* **Prompt**
Go through the listing below and repeat it exactly, dropping the pictures.

* **Collected material**
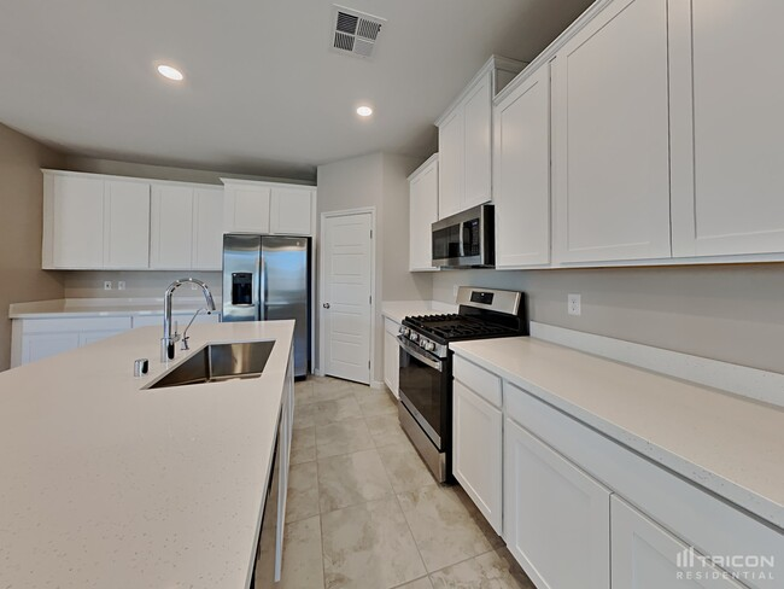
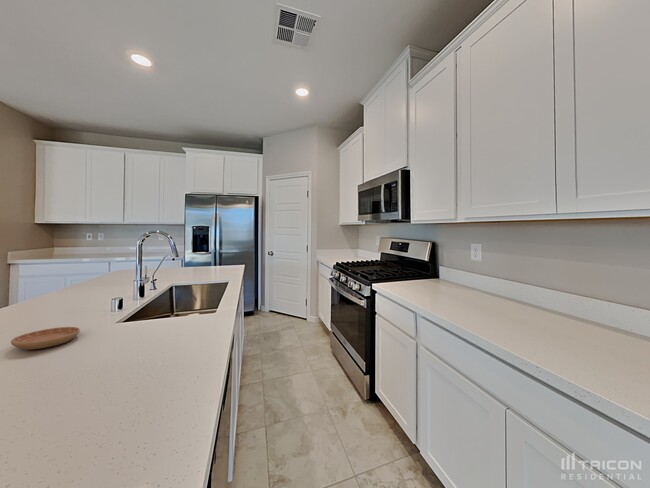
+ saucer [10,326,81,350]
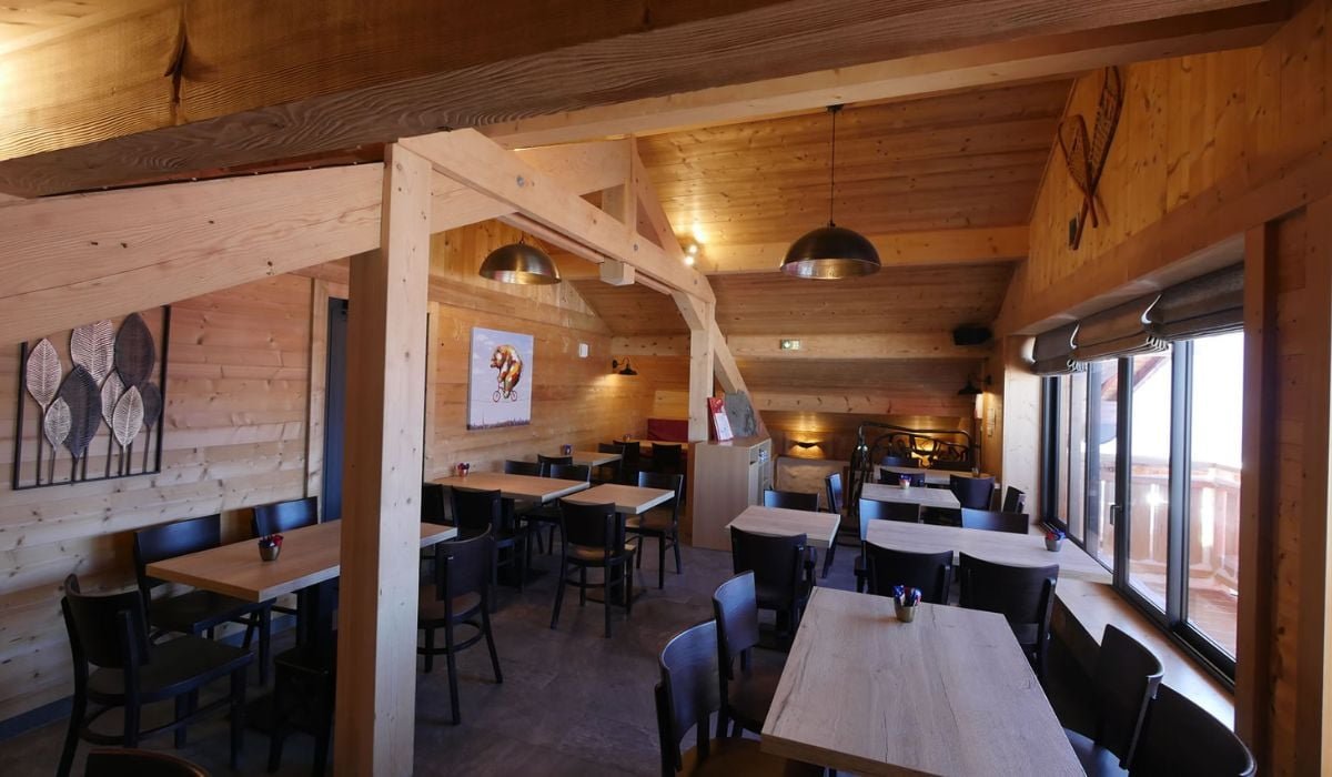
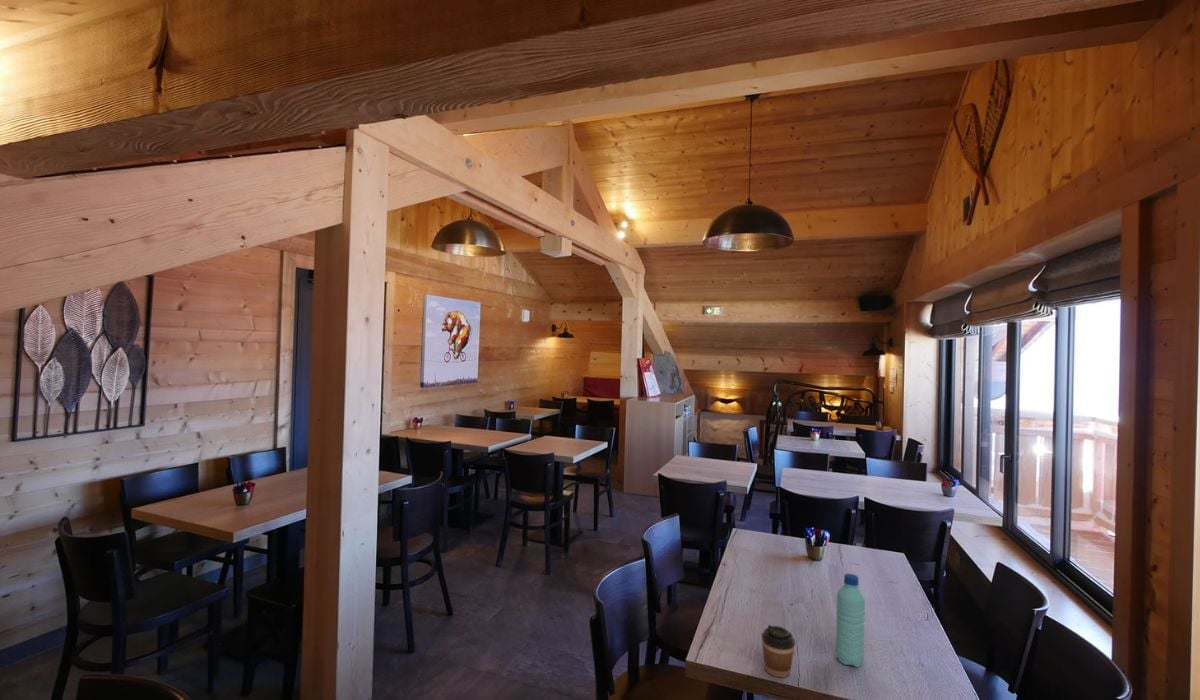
+ coffee cup [761,624,796,678]
+ water bottle [835,573,866,668]
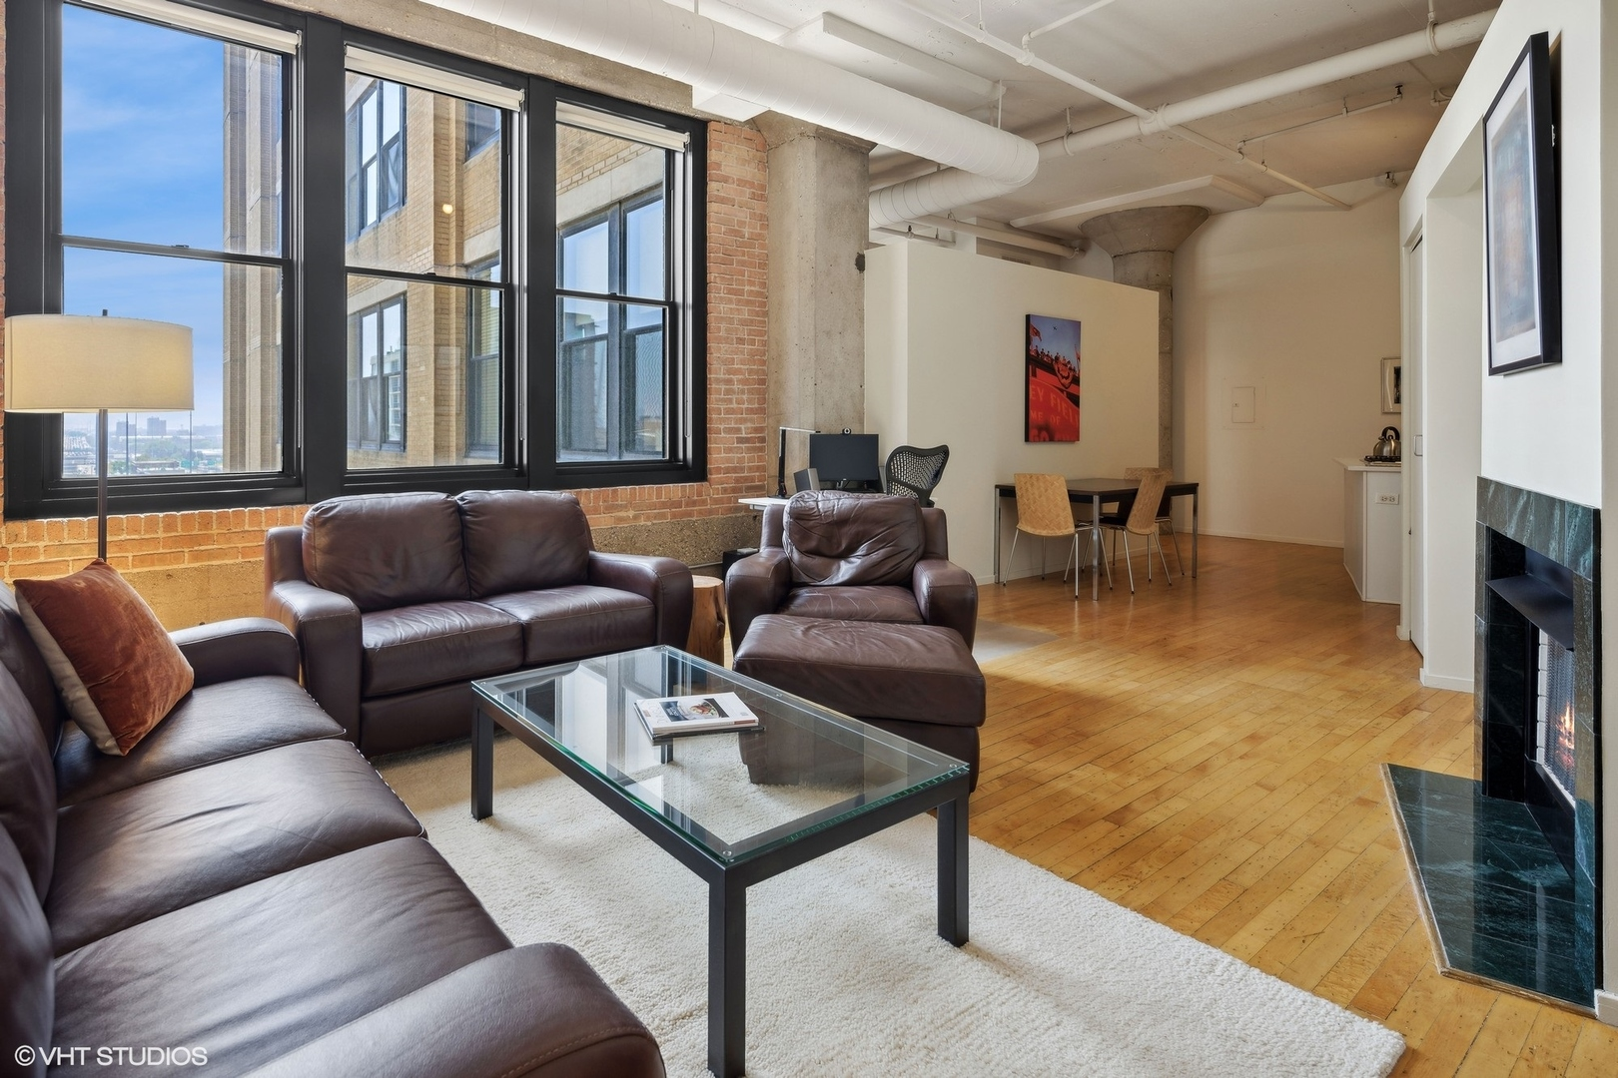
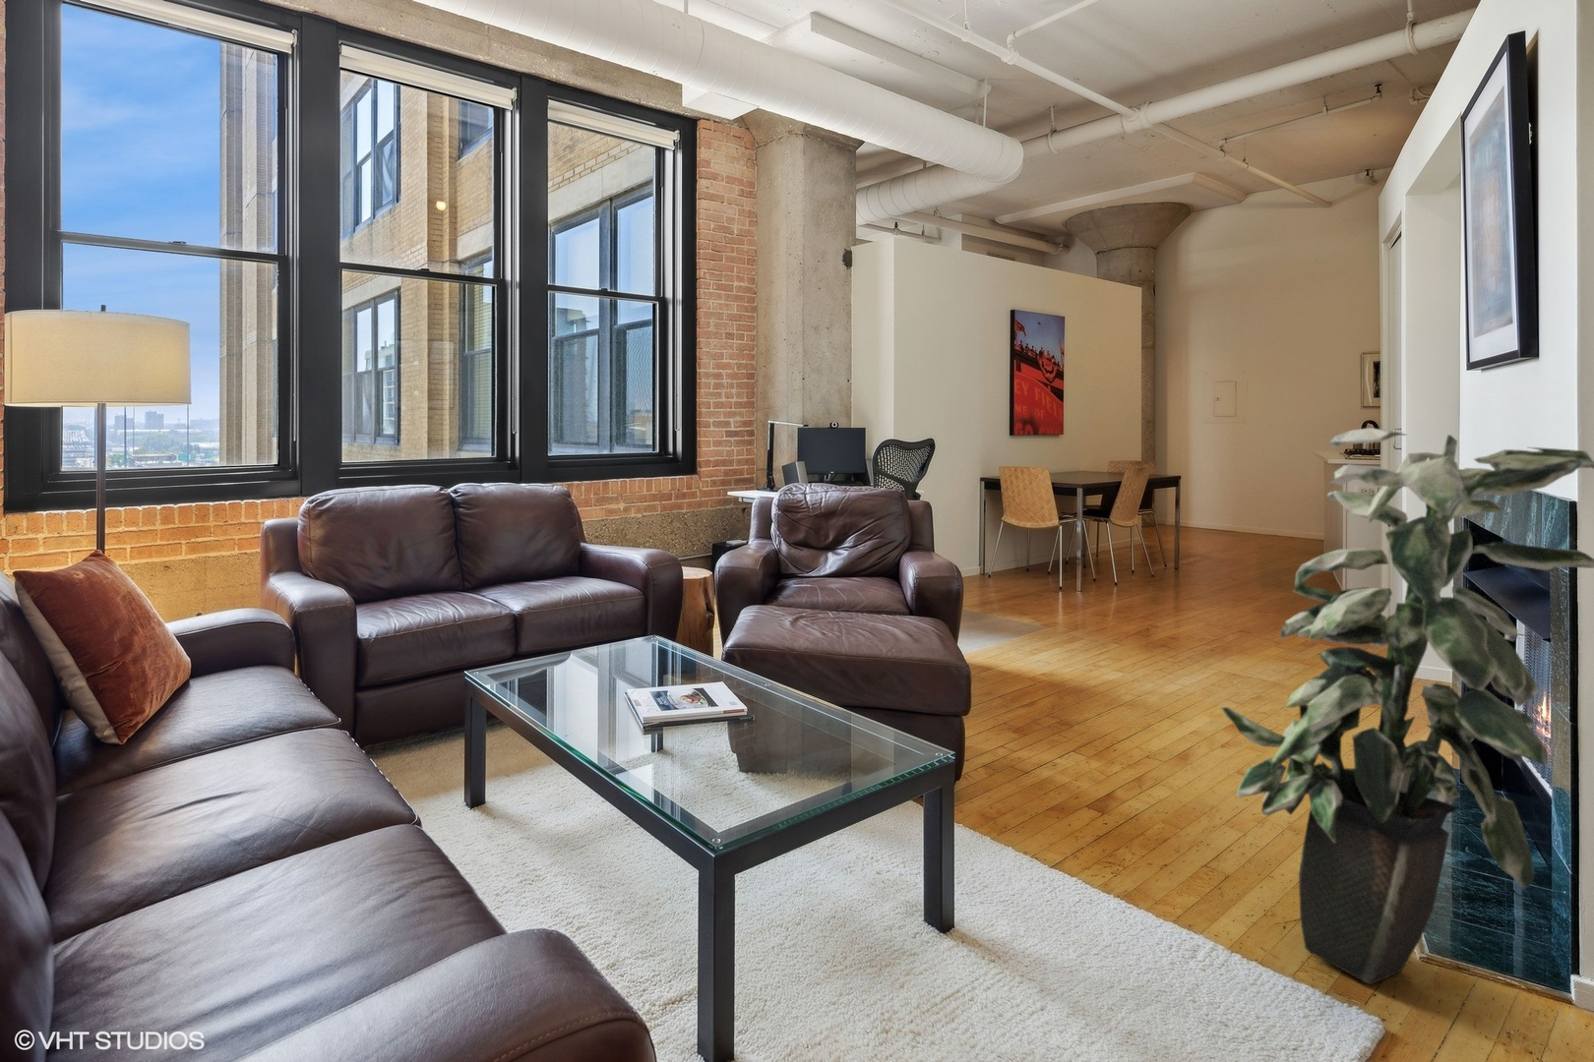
+ indoor plant [1220,427,1594,985]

* **Written answer**
+ saucer [10,326,81,350]
+ coffee cup [761,624,796,678]
+ water bottle [835,573,866,668]
+ indoor plant [1220,427,1594,985]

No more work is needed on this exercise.